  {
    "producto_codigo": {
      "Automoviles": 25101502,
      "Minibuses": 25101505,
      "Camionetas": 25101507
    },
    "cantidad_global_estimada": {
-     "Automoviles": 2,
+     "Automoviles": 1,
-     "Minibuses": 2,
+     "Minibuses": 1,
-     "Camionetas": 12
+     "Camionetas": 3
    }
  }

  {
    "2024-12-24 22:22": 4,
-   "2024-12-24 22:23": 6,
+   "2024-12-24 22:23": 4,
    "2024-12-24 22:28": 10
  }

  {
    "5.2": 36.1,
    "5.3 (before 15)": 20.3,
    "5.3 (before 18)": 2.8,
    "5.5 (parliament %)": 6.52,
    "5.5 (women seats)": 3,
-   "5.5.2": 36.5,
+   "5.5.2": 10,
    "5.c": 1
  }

○ ○ ○ ○ ○

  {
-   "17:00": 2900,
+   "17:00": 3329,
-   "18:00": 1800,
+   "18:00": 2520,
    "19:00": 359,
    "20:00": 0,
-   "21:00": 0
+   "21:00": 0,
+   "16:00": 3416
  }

○ ○ ○ ○ ○

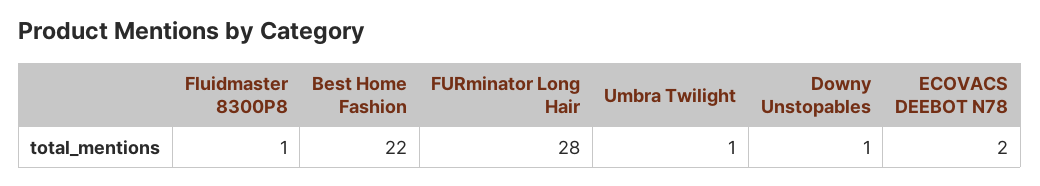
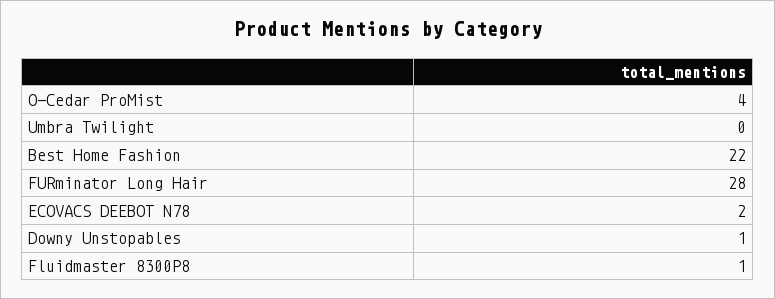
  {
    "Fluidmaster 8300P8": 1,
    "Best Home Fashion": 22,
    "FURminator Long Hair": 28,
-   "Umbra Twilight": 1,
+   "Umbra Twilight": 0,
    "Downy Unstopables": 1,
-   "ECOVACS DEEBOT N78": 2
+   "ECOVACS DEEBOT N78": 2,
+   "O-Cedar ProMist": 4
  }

○ ○ ○ ○ ○

EXERCISE DESCRIPTION: Work through the records line by line, and once you reach the final line, report only how many held "Automoviles".

EXERCISE RESULT: 3